::: DATA SUPPLIED :::

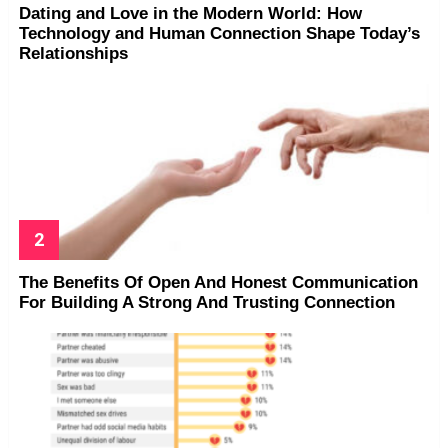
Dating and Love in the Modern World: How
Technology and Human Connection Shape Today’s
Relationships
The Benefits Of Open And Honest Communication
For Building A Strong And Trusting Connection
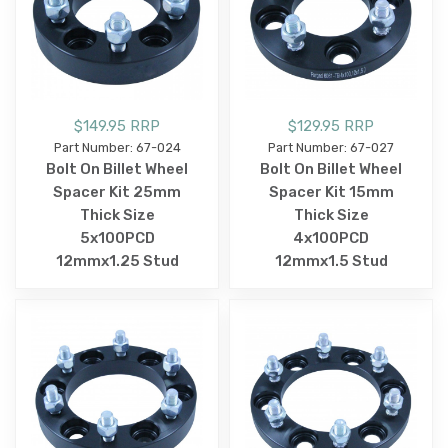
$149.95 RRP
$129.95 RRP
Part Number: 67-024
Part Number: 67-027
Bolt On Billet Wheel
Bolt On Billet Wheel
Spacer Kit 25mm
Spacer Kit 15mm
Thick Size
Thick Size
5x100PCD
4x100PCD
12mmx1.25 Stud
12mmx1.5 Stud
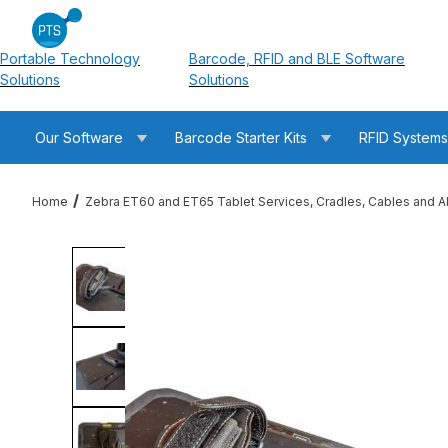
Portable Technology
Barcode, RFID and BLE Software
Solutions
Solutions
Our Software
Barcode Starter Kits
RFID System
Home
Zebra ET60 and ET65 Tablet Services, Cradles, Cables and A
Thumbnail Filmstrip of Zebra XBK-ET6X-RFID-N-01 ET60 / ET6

:::
::: DATA SUPPLIED :::

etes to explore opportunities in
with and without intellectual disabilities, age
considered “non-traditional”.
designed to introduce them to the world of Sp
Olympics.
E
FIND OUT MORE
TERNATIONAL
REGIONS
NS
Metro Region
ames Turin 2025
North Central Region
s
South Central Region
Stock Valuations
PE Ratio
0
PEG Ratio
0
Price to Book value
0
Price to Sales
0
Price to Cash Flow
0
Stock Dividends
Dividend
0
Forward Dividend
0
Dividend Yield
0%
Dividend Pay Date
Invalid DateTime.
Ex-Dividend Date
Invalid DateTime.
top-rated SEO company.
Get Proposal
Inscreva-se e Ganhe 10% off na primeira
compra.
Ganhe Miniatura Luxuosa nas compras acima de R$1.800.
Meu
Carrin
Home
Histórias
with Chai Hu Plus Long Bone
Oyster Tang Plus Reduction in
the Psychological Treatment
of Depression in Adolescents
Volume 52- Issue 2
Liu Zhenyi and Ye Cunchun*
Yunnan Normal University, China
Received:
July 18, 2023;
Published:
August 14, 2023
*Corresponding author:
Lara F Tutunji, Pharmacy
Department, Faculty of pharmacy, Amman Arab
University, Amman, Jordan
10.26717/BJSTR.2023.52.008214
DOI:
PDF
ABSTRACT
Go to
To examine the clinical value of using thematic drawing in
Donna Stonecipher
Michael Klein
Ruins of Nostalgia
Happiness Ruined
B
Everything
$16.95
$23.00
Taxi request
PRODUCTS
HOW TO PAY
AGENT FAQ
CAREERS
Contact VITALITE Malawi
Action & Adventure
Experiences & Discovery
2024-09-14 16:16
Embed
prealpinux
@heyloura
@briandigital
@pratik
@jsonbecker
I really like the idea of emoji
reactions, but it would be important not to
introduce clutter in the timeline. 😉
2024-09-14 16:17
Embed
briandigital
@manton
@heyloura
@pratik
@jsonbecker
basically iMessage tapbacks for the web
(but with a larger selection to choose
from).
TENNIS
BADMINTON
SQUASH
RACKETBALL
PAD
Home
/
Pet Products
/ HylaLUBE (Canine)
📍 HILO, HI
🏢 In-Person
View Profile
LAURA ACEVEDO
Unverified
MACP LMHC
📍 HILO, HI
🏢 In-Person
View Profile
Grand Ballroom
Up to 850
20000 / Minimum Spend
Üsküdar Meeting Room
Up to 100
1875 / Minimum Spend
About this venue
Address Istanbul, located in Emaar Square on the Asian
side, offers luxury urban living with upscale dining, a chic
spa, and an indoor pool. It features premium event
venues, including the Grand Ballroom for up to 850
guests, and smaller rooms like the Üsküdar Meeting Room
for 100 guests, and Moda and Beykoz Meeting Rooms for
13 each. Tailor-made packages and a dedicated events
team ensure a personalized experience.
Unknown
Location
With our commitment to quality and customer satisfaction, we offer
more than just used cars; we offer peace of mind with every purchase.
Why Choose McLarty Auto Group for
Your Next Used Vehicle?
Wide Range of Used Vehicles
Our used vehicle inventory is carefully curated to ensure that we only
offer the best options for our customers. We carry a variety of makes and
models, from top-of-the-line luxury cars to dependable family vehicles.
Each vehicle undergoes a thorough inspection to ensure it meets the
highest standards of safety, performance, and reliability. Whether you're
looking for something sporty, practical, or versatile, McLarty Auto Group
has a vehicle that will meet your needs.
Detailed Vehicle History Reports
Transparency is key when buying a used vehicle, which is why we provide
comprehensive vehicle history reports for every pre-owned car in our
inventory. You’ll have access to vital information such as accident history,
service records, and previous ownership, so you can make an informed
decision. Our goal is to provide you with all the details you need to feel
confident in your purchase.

:::

▶ **REQUIREMENT**:
Your copy should hold the lines from the one with "Dating and Love in the Modern World: How" up to and including the one with "Thumbnail Filmstrip of", exactly as in the data above, and no pictures.

▶ **EXERCISE ANSWER**:
Dating and Love in the Modern World: How
Technology and Human Connection Shape Today’s
Relationships
The Benefits Of Open And Honest Communication
For Building A Strong And Trusting Connection
$149.95 RRP
$129.95 RRP
Part Number: 67-024
Part Number: 67-027
Bolt On Billet Wheel
Bolt On Billet Wheel
Spacer Kit 25mm
Spacer Kit 15mm
Thick Size
Thick Size
5x100PCD
4x100PCD
12mmx1.25 Stud
12mmx1.5 Stud
Portable Technology
Barcode, RFID and BLE Software
Solutions
Solutions
Our Software
Barcode Starter Kits
RFID System
Home
Zebra ET60 and ET65 Tablet Services, Cradles, Cables and A
Thumbnail Filmstrip of Zebra XBK-ET6X-RFID-N-01 ET60 / ET6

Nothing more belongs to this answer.